The following invites reflection from organizational leaders. Are we part of these problems or part of the solution? If our employees face these circumstances, it certainly affects employee productivity and well-being!
There once was a family–a Mommy, a Daddy, and 1.3 children. They and their pets lived in a suburban home with a deck, an entertainment room and a high-powered lawn mower. They were already thinking of their next home, but were undecided whether it would be something larger, or actually, something that moved them back inside the city.
Unfortunately, the economy tanked and the Daddy lost his job.
Fortunately, health insurance was provided through Mommy’s work.
Unfortunately, the benefit package changed and all employees at Mommy’s work must now pay 50% of the premium, with a much higher deductible.
Fortunately, nobody in the family is sick at the moment.
Unfortunately, Mommy is seven months pregnant.
Fortunately, the family wants this new child and Daddy is now available to be a stay at home parent.
Unfortunately, the family can no longer afford payments for the mini-van to haul everyone around, or the boat that it tows.
Fortunately, the SUV is already paid for, and they can sell it to make up the difference.
Unfortunately, nobody wants to buy a used SUV.
Fortunately, the family has been living in their suburban home with a deck, and entertainment room and a high-powered lawn mower for some time, so they can borrow against the equity in their home to refinance the mini van.
Unfortunately, house values dropped drastically and all the equity in their home disappeared. Even more unfortunately the bank won't loan them money to pay off other debt.

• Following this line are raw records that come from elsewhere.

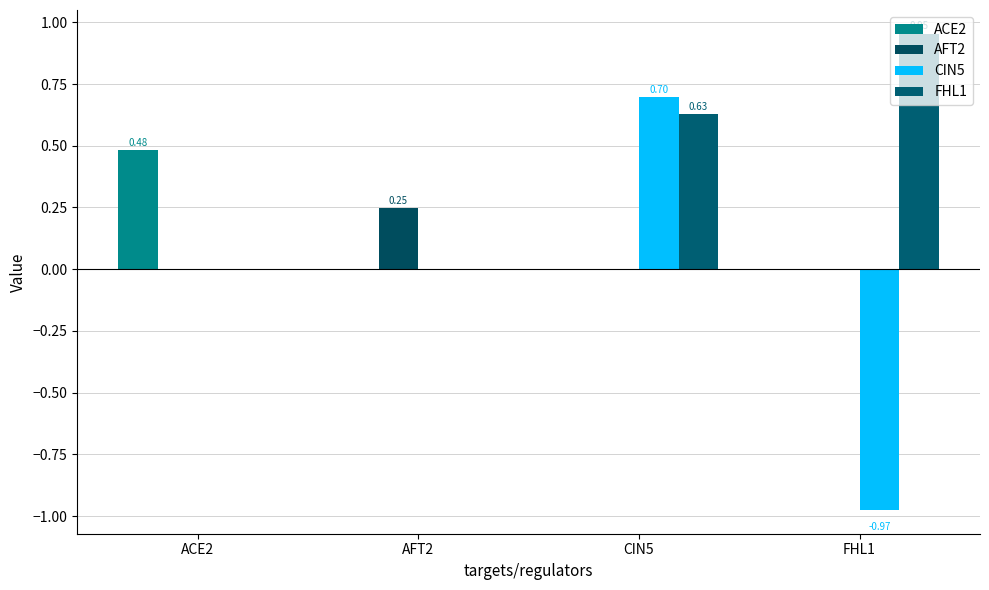

Reading left to right, what are all the values shown in this chart?

ACE2: 0.5	0.0	0.0	0.0
AFT2: 0.0	0.2	0.0	0.0
CIN5: 0.0	0.0	0.7	-1.0
FHL1: 0.0	0.0	0.6	1.0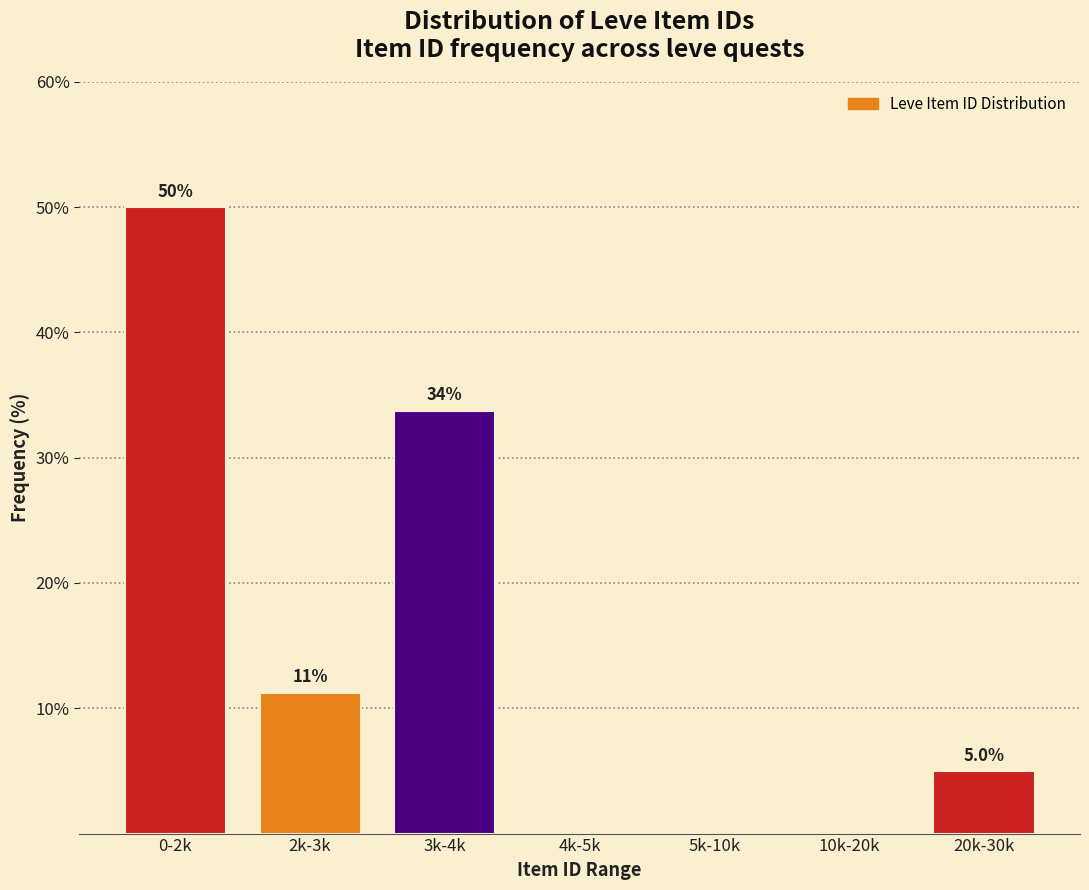

True or false: the data shows -28.5 at 4k-5k.

False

Fortunately, they are willing to sell their home and move closer to Mommy’s work. By living in a smaller home and driving less, they can make ends meet.
Unfortunately, nobody wants a suburban home with a deck, an entertainment room or a high powered lawn mower because they are all doing the same thing.
Fortunately, the family kept setting aside money for a rainy day. They took the advice of their financial planner, not to make frequent trades or worry about short-term ups and downs in the market. They took the long view.
Unfortunately, when they looked at their portfolios, many of their investments once held heavy staked in Enron, WaMu and British Airways.
Fortunately, they were young enough to file bankruptcy and start over.
Unfortunately, bankruptcy proceedings have been made more restrictive and the numbers of bankruptcies are clogging the courts. Everything is still tied up.
Fortunately, the Daddy’s parents lived nearby and everyone moved in together just in time for Grandpa’s stroke and loss of his pension.
Fortunately, they still have each other.